Eric Garber: A Spectacle in Color: The Lesbian and Gay Subculture of Jazz Age Harlem

At the beginning of the twentieth century, a homosexual subculture, uniquely Afro-American in substance, began to take shape in New York’s Harlem. Throughout the so- called Harlem Renaissance period, roughly 1920 to 1935, black lesbians and gay men were meeting each other. street corners, socializing in cabarets and rent parties, and worshiping in church on Sundays, creating a language, a social structure, and a complex network of institutions. Some were discreet about their sexual identities; others openly expressed their personal feelings. The community they built attracted white homosexuals as well as black, creating friendships between people of disparate ethnic and economic backgrounds and building alliances for progressive social change. But the prosperity of the 1920s was short-lived, and the Harlem gay subculture quickly declined following the Stock Market crash of 1929 and the repeal of Prohibition, soon becoming only a shadow of its earlier self.
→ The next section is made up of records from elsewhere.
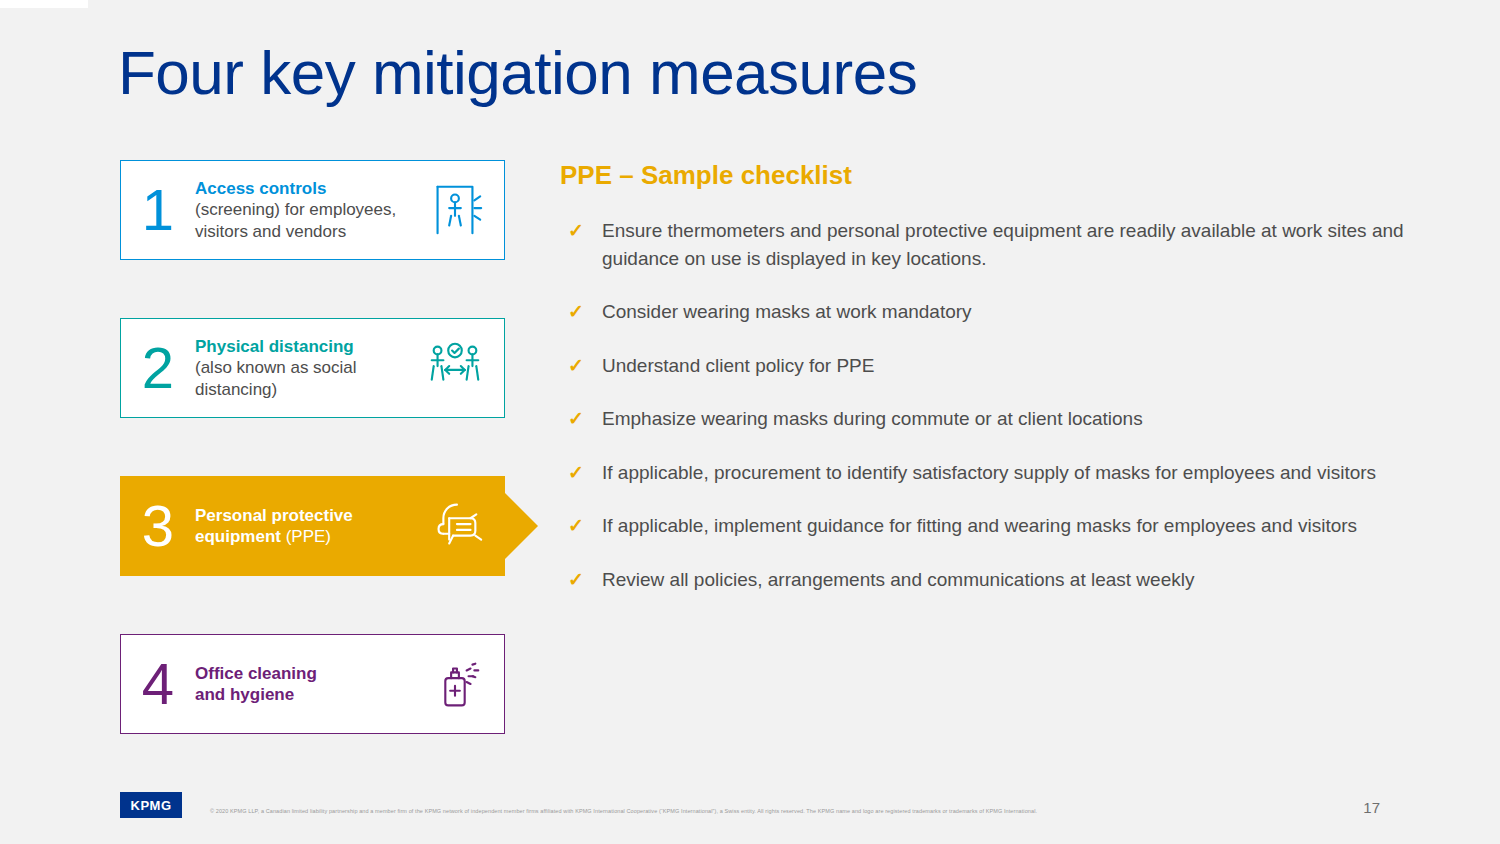Four key mitigation measures
1
Access controls
(screening) for employees, visitors and vendors
2
Physical distancing
(also known as social distancing)
3
Personal protective equipment (PPE)
4
Office cleaning
and hygiene
PPE – Sample checklist
Ensure thermometers and personal protective equipment are readily available at work sites and guidance on use is displayed in key locations.
Consider wearing masks at work mandatory
Understand client policy for PPE
Emphasize wearing masks during commute or at client locations
If applicable, procurement to identify satisfactory supply of masks for employees and visitors
If applicable, implement guidance for fitting and wearing masks for employees and visitors
Review all policies, arrangements and communications at least weekly
KPMG
© 2020 KPMG LLP, a Canadian limited liability partnership and a member firm of the KPMG network of independent member firms affiliated with KPMG International Cooperative (“KPMG International”), a Swiss entity. All rights reserved. The KPMG name and logo are registered trademarks or trademarks of KPMG International.
17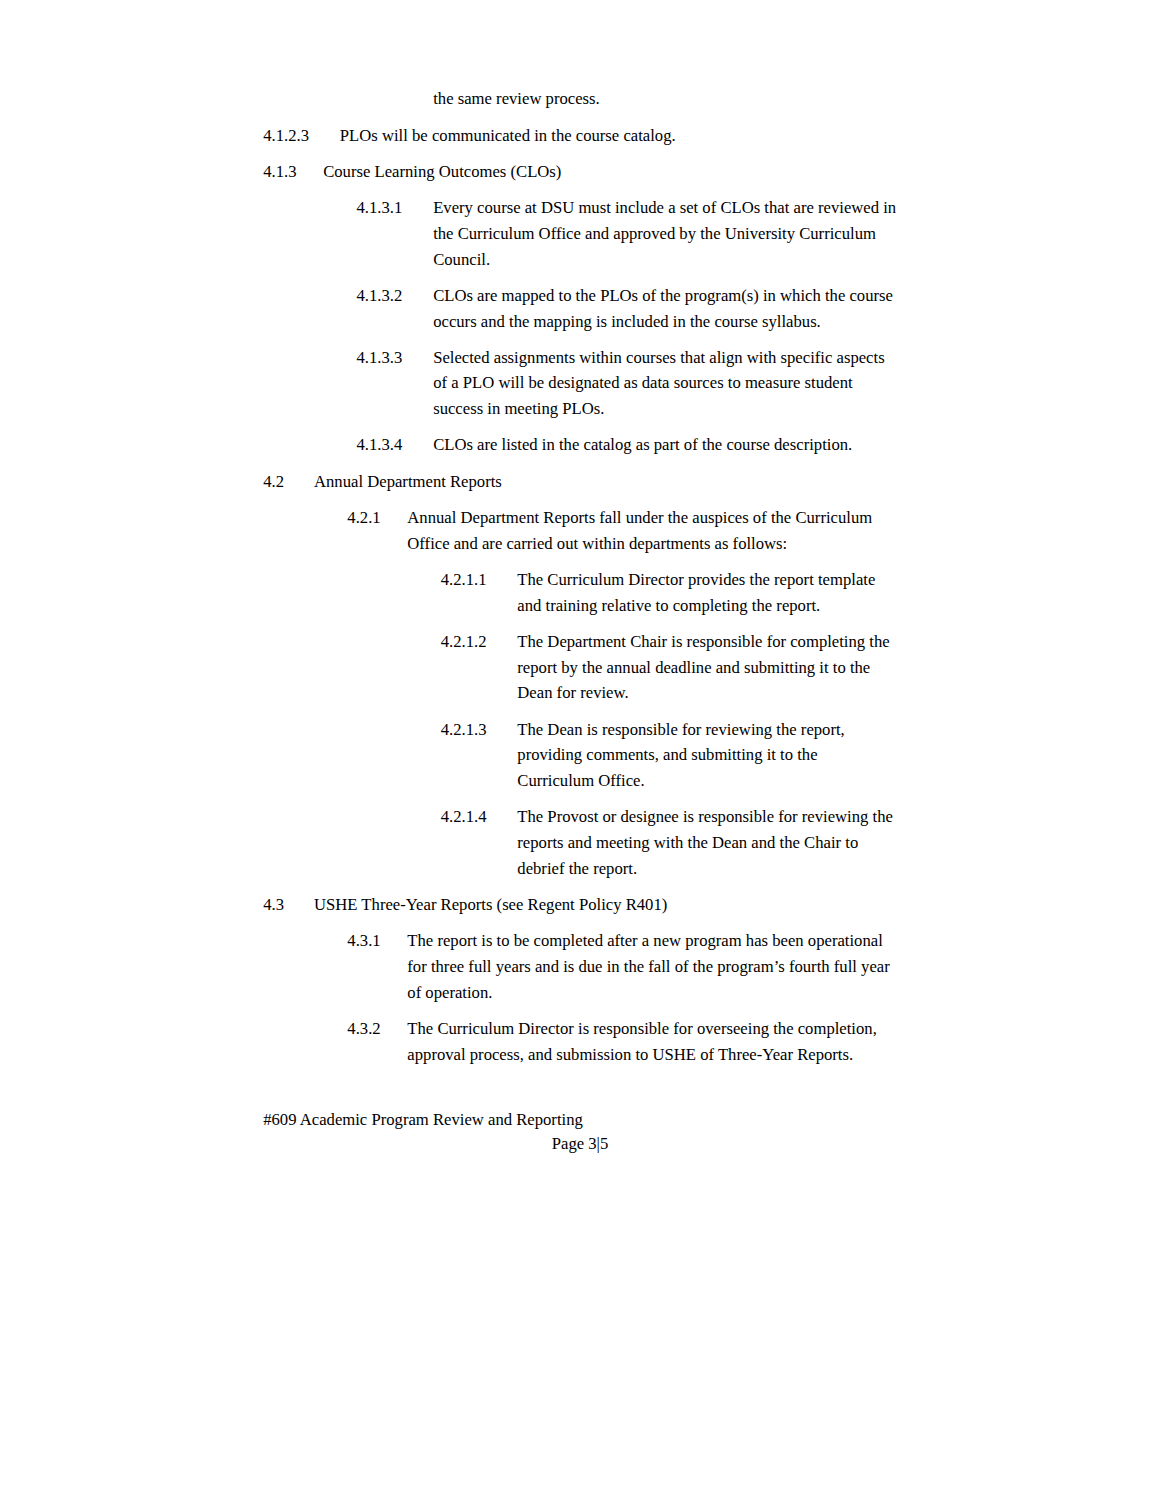the same review process.
4.1.2.3 PLOs will be communicated in the course catalog.
4.1.3 Course Learning Outcomes (CLOs)
4.1.3.1 Every course at DSU must include a set of CLOs that are reviewed in the Curriculum Office and approved by the University Curriculum Council.
4.1.3.2 CLOs are mapped to the PLOs of the program(s) in which the course occurs and the mapping is included in the course syllabus.
4.1.3.3 Selected assignments within courses that align with specific aspects of a PLO will be designated as data sources to measure student success in meeting PLOs.
4.1.3.4 CLOs are listed in the catalog as part of the course description.
4.2 Annual Department Reports
4.2.1 Annual Department Reports fall under the auspices of the Curriculum Office and are carried out within departments as follows:
4.2.1.1 The Curriculum Director provides the report template and training relative to completing the report.
4.2.1.2 The Department Chair is responsible for completing the report by the annual deadline and submitting it to the Dean for review.
4.2.1.3 The Dean is responsible for reviewing the report, providing comments, and submitting it to the Curriculum Office.
4.2.1.4 The Provost or designee is responsible for reviewing the reports and meeting with the Dean and the Chair to debrief the report.
4.3 USHE Three-Year Reports (see Regent Policy R401)
4.3.1 The report is to be completed after a new program has been operational for three full years and is due in the fall of the program’s fourth full year of operation.
4.3.2 The Curriculum Director is responsible for overseeing the completion, approval process, and submission to USHE of Three-Year Reports.
#609 Academic Program Review and Reporting
Page 3|5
Nevertheless, the traditions and institutions created by Harlem lesbians and gay men during the Jazz Age continue to this day.The key historical factor in the development of the lesbian and gay subculture in Harlem was the massive migration of thousands of Afro-Americans to northern urban areas after the turn of the century. Since the beginning of American slavery, the vast majority of blacks had lived in rural southern states. American participation in World War I led to an increase in northern industrial production and brought an end to immigration, which resulted in thousands of openings in northern factories becoming available to blacks. Within two decades, large communities of black Americans had developed in most northern urban areas. So significant was this shift in population that it is now referred to as the “Great Migration.” Black communities developed in Chicago, Detroit, and Buffalo, but the largest and most spectacular was Harlem, which became the mecca for Afro-Americans from all over the world. Nowhere else could you find a geographic area so large, so concentrated, really a city within a city, populated entirely by blacks. There were black schoolteachers, black entrepreneurs, black police officers, and even black millionaires. A spirit was in the air-of hope, progress, and possibilities- which proved particularly alluring to the young and unmarried. Harlem’s streets soon filled with their music, their voices, and their laughter.